Is it time to move from SQL Azure to Amazon RDS SQL Server?

I am aware that Microsoft appears to be dropping Azure, renaming SQL Azure as SQL Database, but for the purposes of this post I will stick with the old names.

In the middle of 2011 we shipped a brand new system to a customer. This system required a couple of databases, a web server and some Windows services hosting. The processing demand wasn’t high so it could easily fit on a small dedicated server.

Our client had no IT support staff and we did not want to support the infrastructure. The budgets were tight, but some downtime could be tolerated provided that no human intervention was required. As we were already using Amazon SQS (Simple Queue Service), we immediately thought of using an Amazon EC2 instance running SQL Express with scripts (for example using Amazon Cloud Formation to restart the instance if it were to fail).

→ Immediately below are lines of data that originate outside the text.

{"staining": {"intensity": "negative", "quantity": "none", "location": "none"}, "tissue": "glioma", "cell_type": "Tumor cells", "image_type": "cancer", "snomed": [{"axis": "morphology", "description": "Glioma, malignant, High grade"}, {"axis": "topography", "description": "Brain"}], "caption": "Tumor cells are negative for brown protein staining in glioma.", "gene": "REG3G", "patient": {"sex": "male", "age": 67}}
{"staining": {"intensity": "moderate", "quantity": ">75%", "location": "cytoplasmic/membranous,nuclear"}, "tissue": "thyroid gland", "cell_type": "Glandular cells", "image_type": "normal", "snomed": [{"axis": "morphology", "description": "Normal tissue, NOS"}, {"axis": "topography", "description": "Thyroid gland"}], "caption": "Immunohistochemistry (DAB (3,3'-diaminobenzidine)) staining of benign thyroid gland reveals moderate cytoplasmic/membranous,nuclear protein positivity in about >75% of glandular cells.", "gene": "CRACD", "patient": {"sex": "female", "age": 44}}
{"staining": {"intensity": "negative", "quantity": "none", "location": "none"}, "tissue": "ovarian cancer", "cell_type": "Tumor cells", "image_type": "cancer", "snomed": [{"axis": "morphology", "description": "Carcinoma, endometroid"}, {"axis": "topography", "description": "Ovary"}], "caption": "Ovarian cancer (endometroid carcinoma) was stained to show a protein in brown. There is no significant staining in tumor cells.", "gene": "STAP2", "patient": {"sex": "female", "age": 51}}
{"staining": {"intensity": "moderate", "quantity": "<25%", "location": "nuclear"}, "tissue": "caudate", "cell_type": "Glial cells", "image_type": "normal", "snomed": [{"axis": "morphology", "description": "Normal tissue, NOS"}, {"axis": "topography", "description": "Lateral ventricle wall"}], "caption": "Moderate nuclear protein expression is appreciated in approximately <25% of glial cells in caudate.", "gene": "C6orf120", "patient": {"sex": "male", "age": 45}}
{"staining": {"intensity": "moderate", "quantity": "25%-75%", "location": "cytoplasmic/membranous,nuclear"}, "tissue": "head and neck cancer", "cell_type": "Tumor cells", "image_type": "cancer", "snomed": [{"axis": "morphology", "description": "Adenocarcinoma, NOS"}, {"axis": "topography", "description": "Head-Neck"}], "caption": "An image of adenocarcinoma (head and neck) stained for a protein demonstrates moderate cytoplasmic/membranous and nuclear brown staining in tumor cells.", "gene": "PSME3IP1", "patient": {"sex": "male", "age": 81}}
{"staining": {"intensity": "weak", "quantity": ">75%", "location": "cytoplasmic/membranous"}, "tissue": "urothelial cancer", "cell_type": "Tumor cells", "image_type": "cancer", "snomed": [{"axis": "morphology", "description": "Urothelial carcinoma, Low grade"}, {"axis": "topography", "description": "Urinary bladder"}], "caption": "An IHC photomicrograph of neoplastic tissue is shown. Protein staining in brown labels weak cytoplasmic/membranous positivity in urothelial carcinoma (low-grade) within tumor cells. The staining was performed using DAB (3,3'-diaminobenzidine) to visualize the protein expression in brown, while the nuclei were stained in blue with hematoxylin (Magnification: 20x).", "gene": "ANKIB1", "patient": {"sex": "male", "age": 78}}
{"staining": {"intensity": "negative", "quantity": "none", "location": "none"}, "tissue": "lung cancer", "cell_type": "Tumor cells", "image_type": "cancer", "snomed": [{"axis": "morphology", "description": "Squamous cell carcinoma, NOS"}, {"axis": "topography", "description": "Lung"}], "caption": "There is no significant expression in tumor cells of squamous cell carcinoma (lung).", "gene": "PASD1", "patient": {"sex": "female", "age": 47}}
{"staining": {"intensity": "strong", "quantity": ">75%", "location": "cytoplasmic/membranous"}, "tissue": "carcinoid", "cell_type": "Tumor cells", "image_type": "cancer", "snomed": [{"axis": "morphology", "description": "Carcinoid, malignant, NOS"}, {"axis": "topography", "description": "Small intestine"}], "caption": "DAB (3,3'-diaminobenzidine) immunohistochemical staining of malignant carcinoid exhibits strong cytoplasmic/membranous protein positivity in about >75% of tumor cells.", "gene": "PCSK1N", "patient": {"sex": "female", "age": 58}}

It quickly became obvious that to write the scripts to ensure that the database came back reliably in a consistent state was neither going to be easy nor quick, and deadlines were pressing. The quotes for fully managed dedicated servers ran into several thousand dollars per year plus a set-up fee and they would have to sign up for between 1 and 3 years. That left us looking at Windows Azure with SQL Azure. SQL Azure gave us the zero support option we were looking for at a much cheaper price than the fully managed dedicated servers. It didn’t tie the customers in so we could move away if things didn’t work out. Also data is copied to a replica in the transaction so we even got a redundancy thrown in which we hadn’t expected we could get at the rates the customer was prepared to pay.

We ended up with a couple of databases, a web role and a couple of worker roles, all working fine on extra small instances. Moving from a single server solution did require changes to some parts of the application, and an effort was required to reduce the chattiness of communications with the database (as with any hosted database). At this point we were using the best choice for the client.

Competition is generally a good thing so I was very pleased to hear that Amazon has extended its RDS (Relational Database Service) to include SQL Server in addition to MySQL and Oracle. We have used Amazon RDS for MySQL, so I was very keen to see what it could offer with SQL Server. Naturally I wanted to see if we are still in the right place for our Azure-based customer.

It doesn’t take long to realise that Amazon RDS SQL Server is a very different beast from SQL Azure.

Database Features

Amazon RDS SQL Server gives you a full SQL Server installation, and it supports all the core database engine features. Using SSMS you would be hard-pushed to spot that you are connected to a hosted database. You have access to all the data management views and functions, and if you really want to, you can even run SQL Profiler remotely (be very tight on your filtering!). The full list of features is here.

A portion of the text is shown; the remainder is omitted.